Task instructions:
Format the lines below, from the first one up to and including the line with "dist [0.000364, -0.000233]", as a JSON list of strings with one string per line. Skip blank lines and leave the pictures out.

====================

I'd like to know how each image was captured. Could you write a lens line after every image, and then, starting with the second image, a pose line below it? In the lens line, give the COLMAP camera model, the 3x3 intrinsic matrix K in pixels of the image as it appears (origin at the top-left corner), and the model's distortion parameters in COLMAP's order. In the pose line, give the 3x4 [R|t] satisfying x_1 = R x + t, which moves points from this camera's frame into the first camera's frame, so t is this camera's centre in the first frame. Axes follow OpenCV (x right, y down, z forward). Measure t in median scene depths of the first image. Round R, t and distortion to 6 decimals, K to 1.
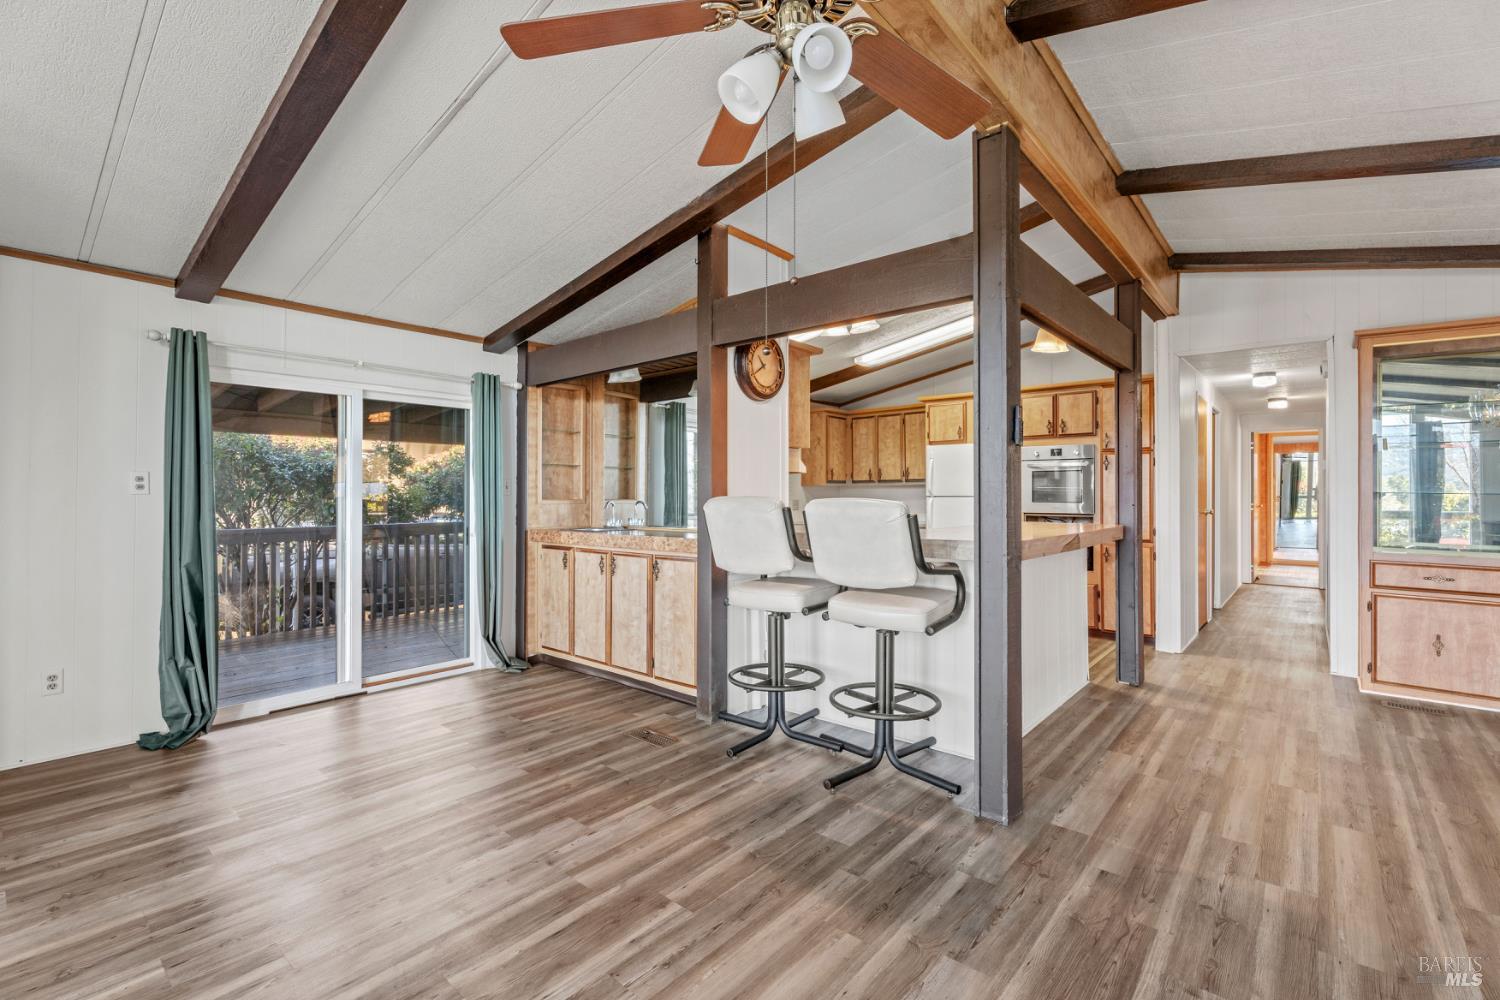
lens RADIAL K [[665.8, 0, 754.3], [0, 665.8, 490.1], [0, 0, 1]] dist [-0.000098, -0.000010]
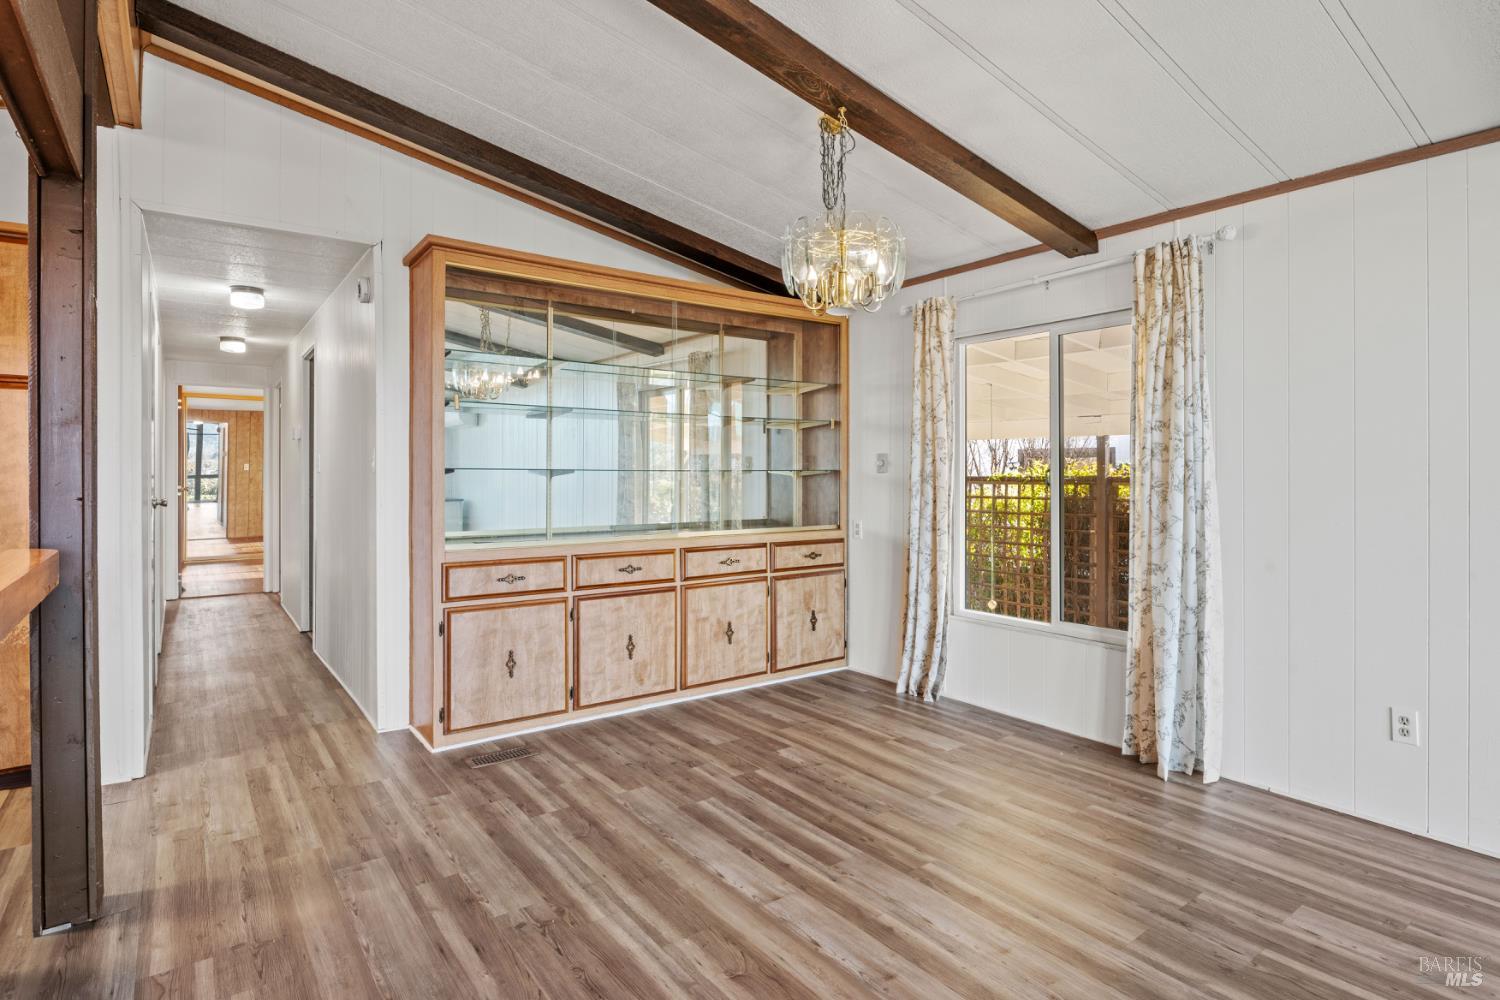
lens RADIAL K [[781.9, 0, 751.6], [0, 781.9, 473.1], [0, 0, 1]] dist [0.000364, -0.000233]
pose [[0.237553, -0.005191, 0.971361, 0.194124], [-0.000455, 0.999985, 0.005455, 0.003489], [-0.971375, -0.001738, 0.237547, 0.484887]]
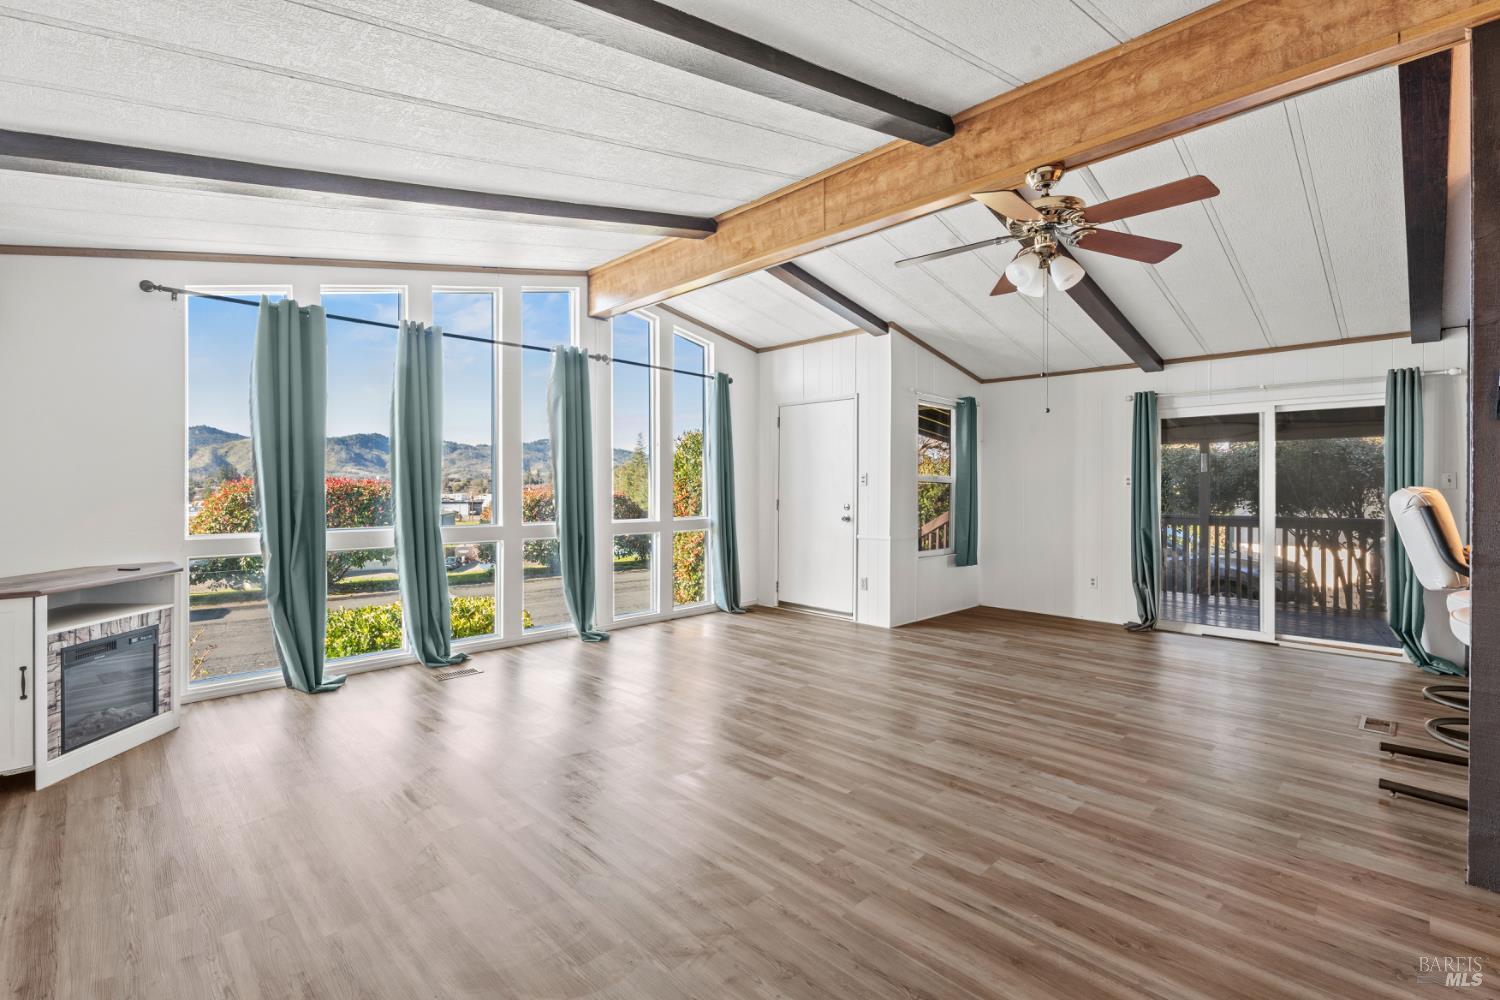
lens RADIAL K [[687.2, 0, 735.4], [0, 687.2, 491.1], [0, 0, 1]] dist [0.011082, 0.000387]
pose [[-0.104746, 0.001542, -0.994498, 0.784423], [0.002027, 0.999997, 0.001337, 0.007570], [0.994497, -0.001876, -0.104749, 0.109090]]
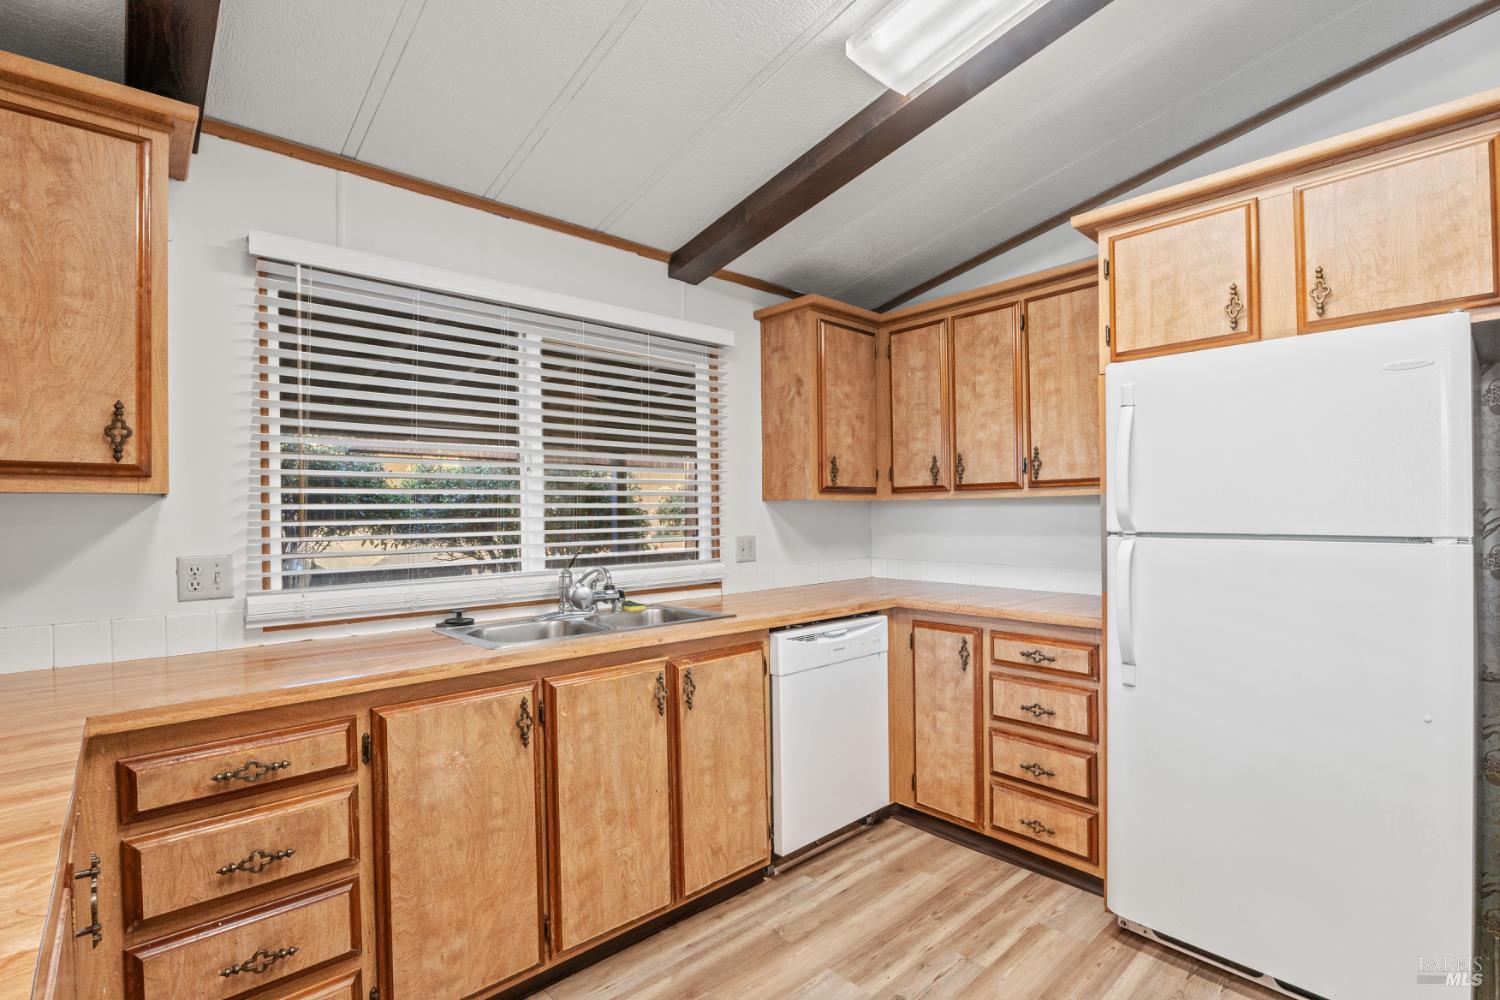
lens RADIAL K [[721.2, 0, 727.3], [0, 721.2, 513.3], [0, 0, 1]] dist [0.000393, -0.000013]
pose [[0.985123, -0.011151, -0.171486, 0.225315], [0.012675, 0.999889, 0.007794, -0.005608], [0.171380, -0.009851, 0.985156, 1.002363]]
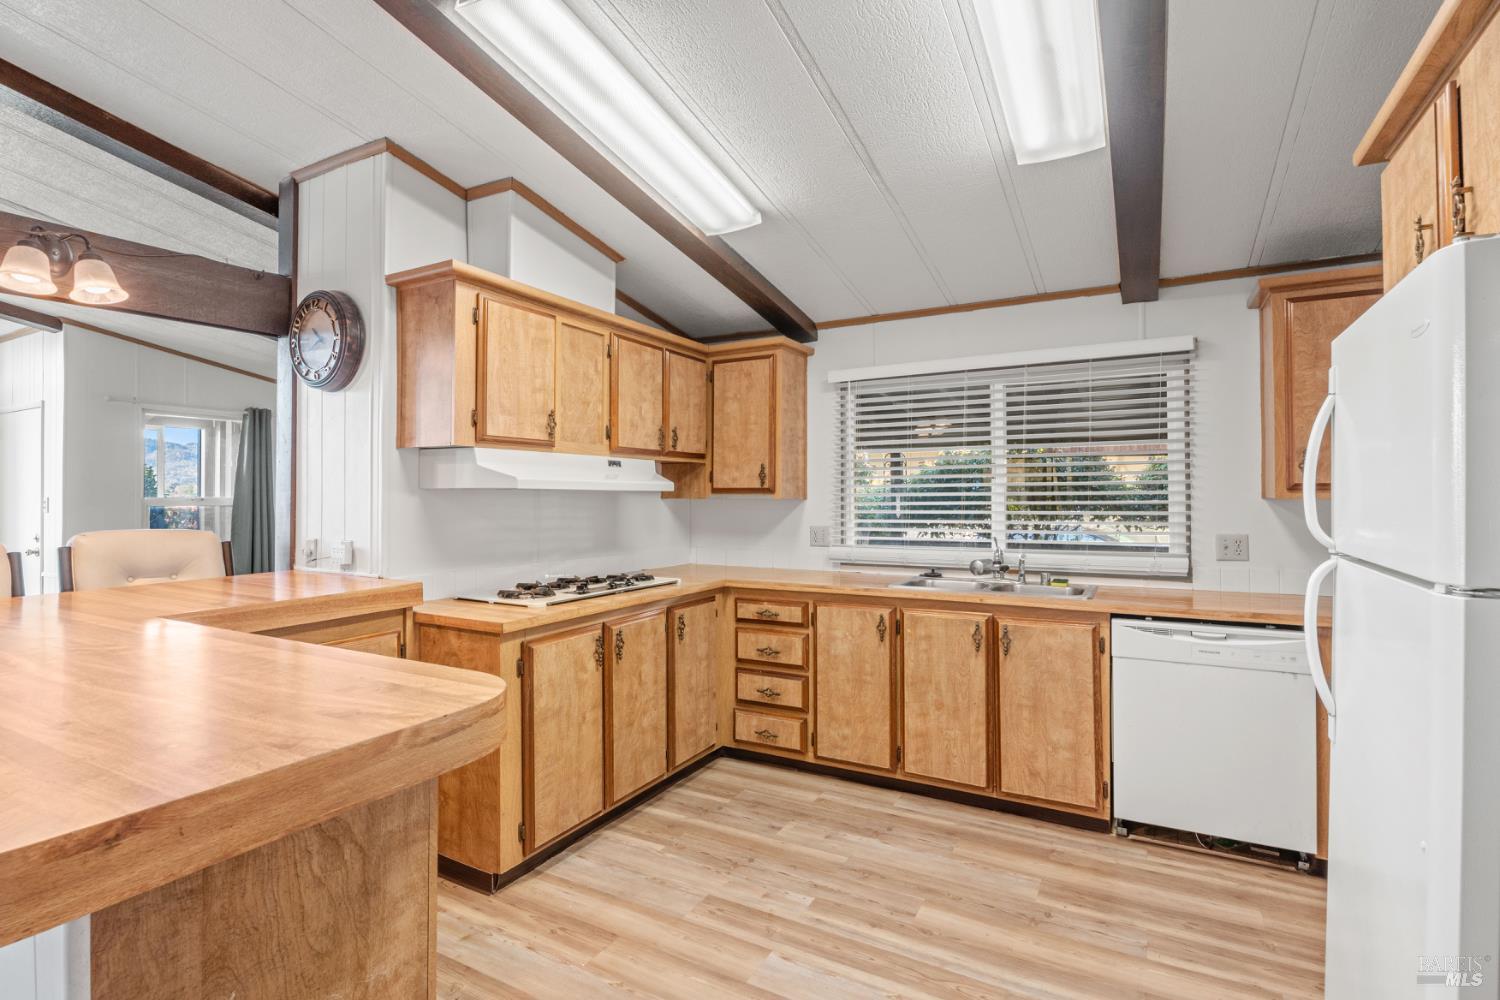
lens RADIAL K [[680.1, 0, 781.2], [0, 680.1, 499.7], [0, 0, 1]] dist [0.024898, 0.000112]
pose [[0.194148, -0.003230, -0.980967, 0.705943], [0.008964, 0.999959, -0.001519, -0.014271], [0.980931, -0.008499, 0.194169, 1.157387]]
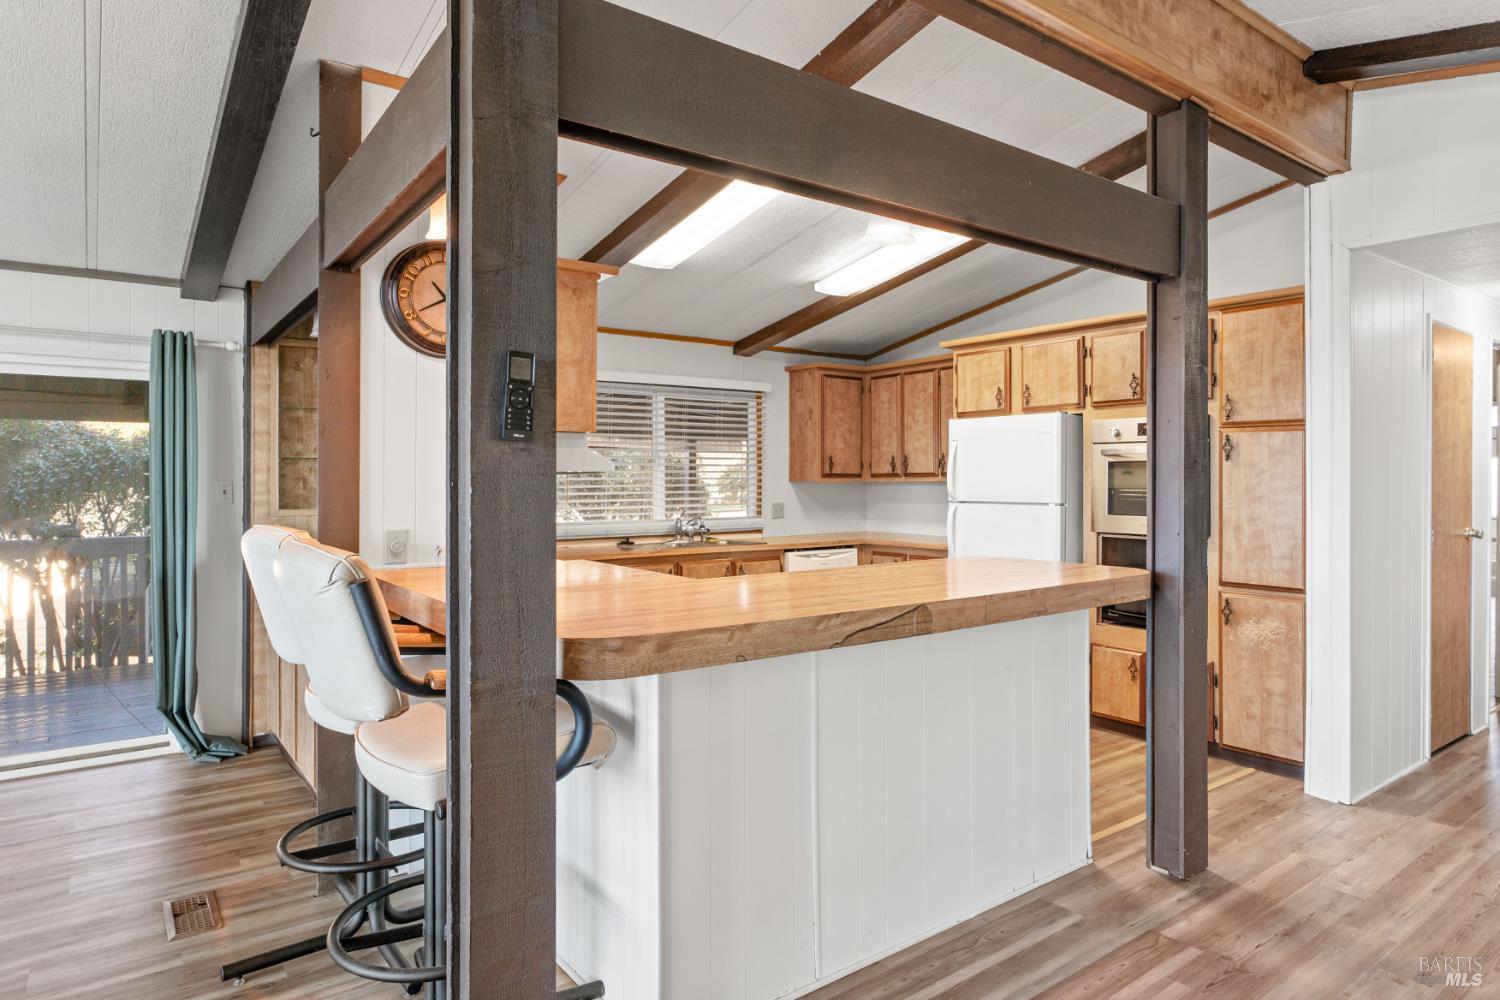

====================

Output:
[
  "I'd like to know how each image was captured. Could you write a lens line after every image, and then, starting with the second image, a pose line below it? In the lens line, give the COLMAP camera model, the 3x3 intrinsic matrix K in pixels of the image as it appears (origin at the top-left corner), and the model's distortion parameters in COLMAP's order. In the pose line, give the 3x4 [R|t] satisfying x_1 = R x + t, which moves points from this camera's frame into the first camera's frame, so t is this camera's centre in the first frame. Axes follow OpenCV (x right, y down, z forward). Measure t in median scene depths of the first image. Round R, t and distortion to 6 decimals, K to 1.",
  "lens RADIAL K [[665.8, 0, 754.3], [0, 665.8, 490.1], [0, 0, 1]] dist [-0.000098, -0.000010]",
  "lens RADIAL K [[781.9, 0, 751.6], [0, 781.9, 473.1], [0, 0, 1]] dist [0.000364, -0.000233]"
]